Als ich Kind war, hat es in dem Dorf, in dem meine Eltern immer noch leben, nicht nur Kühe und Berge gegeben, sondern auch den unvermeidlichen Kirchgang am Sonntag, der sich vor den Bergen abspielte, während die Nebel durch die Bäume in die Höhe stiegen oder in die Tiefe fielen.

Es waren Berge, auf denen selbst im Sommer manchmal noch Schnee klebte. Und Blut. Berge, die die Sehnsucht noch größer werden ließen, weil immer irgendwer hinter den Bergen wartete, wer auch immer es war: Als Kind waren es die Märchen, als Erwachsene waren es die Menschen und die fernen Orte.

Aufgewachsen bin ich als Kümmergewächs in einer Gastwirtschaft. Das Gasthaus haben die Eltern irgendwann verkauft, und wir zogen ins Nachbardorf, das nicht nur geografisch auf der Schattenseite des Tals lag. Die Berge waren auf der Schattenseite noch bedrohlicher und näher, und der Himmel war dort nicht immer ein Himmel auf Erden.

Es ist eine lebensgefährliche Gegend, denke ich mir, sie ist schon immer lebensgefährlich gewesen, nicht nur jetzt in dieser verseuchten Zeit.

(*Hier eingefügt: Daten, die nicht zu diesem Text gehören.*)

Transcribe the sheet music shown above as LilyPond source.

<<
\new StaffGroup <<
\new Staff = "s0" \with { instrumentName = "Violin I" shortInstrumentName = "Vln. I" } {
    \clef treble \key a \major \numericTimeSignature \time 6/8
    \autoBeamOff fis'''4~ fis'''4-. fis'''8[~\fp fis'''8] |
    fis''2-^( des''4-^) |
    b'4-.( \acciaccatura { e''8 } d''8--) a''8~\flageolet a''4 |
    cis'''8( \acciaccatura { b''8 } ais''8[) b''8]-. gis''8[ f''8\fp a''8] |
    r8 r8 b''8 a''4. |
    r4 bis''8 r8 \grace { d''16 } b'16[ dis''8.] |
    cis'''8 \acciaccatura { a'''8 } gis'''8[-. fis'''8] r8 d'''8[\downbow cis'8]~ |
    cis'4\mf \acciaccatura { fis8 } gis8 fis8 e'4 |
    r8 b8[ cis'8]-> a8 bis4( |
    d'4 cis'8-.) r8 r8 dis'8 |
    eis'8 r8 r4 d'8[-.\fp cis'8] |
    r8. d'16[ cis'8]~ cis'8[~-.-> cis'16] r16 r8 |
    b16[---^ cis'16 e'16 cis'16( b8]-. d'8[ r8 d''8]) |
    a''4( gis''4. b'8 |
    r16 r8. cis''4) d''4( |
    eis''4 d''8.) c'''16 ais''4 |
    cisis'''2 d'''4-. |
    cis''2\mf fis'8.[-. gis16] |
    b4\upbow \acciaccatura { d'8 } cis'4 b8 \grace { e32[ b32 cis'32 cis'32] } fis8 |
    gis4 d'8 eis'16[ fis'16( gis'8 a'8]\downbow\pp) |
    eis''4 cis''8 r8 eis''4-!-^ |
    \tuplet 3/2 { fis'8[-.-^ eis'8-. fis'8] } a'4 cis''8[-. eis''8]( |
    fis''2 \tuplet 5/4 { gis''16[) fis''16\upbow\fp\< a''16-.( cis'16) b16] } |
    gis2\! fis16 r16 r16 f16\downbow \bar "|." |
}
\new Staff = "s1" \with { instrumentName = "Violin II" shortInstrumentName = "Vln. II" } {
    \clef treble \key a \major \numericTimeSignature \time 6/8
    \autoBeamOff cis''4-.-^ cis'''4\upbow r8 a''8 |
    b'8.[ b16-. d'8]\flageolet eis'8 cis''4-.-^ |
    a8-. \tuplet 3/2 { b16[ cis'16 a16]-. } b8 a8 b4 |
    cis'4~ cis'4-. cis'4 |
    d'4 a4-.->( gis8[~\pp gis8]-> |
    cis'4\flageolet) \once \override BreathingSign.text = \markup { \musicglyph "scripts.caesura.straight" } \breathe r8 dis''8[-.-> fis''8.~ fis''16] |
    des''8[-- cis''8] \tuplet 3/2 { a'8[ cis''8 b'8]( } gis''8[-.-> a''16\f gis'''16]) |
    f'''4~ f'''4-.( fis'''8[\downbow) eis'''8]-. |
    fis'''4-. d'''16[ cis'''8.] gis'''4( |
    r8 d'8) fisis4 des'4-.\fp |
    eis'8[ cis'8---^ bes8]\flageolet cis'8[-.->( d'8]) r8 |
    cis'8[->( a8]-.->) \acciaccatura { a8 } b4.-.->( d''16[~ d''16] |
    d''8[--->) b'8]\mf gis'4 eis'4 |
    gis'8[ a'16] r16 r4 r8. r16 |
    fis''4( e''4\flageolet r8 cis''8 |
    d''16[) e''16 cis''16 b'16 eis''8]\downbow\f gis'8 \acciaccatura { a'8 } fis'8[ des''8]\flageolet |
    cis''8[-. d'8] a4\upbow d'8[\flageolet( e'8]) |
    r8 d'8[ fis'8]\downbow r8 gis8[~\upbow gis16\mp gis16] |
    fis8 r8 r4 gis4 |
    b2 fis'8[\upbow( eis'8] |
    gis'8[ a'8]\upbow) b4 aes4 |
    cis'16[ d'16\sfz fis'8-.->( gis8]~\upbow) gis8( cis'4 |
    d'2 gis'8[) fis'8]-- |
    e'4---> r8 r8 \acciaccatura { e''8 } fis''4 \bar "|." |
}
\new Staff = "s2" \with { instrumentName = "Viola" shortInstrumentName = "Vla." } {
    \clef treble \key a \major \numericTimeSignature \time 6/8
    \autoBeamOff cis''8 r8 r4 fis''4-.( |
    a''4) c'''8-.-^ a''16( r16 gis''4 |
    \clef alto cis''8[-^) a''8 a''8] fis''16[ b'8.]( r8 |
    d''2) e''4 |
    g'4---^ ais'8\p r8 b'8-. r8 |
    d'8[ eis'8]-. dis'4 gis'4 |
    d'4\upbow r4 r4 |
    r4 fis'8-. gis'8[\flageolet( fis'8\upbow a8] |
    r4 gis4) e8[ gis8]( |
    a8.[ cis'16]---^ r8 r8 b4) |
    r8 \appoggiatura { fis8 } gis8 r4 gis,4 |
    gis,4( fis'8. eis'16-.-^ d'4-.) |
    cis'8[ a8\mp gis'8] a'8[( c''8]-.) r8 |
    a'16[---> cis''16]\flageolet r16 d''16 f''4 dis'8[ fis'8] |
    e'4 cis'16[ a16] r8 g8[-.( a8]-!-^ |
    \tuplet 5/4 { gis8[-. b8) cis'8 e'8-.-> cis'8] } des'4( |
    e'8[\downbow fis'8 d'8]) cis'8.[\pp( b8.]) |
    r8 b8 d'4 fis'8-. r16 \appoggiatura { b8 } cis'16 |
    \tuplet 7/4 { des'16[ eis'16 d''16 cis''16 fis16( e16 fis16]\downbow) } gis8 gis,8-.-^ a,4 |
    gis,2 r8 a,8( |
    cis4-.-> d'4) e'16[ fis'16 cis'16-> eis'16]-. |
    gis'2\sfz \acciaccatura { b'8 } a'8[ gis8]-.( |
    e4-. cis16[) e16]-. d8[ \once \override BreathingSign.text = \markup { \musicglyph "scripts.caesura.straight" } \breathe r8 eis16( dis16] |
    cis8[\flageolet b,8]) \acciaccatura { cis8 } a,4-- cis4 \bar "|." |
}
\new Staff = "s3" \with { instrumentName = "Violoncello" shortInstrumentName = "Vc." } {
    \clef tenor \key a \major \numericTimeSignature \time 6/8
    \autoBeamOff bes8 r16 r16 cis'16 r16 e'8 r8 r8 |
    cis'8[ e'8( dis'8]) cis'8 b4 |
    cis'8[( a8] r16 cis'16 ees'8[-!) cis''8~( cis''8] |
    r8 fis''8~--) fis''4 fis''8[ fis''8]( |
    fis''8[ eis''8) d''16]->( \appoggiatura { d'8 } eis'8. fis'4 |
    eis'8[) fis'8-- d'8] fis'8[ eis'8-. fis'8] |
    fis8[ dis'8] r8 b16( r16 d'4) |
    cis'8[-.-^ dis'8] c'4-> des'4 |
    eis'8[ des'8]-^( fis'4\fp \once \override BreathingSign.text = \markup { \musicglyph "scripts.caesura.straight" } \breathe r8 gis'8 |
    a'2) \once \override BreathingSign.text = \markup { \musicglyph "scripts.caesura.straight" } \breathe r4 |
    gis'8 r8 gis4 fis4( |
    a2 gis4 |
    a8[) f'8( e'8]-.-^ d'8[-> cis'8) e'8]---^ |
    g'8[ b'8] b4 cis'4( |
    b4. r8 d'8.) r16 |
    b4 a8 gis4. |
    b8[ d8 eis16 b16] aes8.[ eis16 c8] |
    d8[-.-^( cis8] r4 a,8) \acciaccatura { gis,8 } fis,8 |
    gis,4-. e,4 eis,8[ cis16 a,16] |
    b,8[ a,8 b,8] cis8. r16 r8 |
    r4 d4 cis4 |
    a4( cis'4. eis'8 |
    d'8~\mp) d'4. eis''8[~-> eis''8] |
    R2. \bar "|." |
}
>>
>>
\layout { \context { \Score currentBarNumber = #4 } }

Das enge Tal und die hohen Berge waren seit jeher Nährboden für Selbstmordkinder und andere schlimme Schicksale.

Bergnachtschwarz

Unweigerlich muss ich an den kleinen Buben denken, der vor langer Zeit mit seinen sechs Jahren in die Berge ging, in diese mörderischen Berge, und dort herumirrte, bis es dunkelte und das aufdringliche Schwarz und die gefährliche Kälte der Nacht nach ihm griffen, bis sich der kleine Bub, weil er nicht mehr weiterwusste, in dieses Bergnachtschwarz legte, sich schlafen legte, zuvor noch seine Kleider auszog, wie er es zu Hause immer tat, und sie neben seine Schlafstatt legte, fein säuberlich zusammengefaltet, auch die Schuhe, ganz ordentlich, einen Schuh neben dem anderen, der sechsjährige Bub, der sich ins Schwarz der Berge neben seine Kleider legte und nicht mehr aufwachte, weil er die Kälte nicht überlebte. Viele Jahre ist es her.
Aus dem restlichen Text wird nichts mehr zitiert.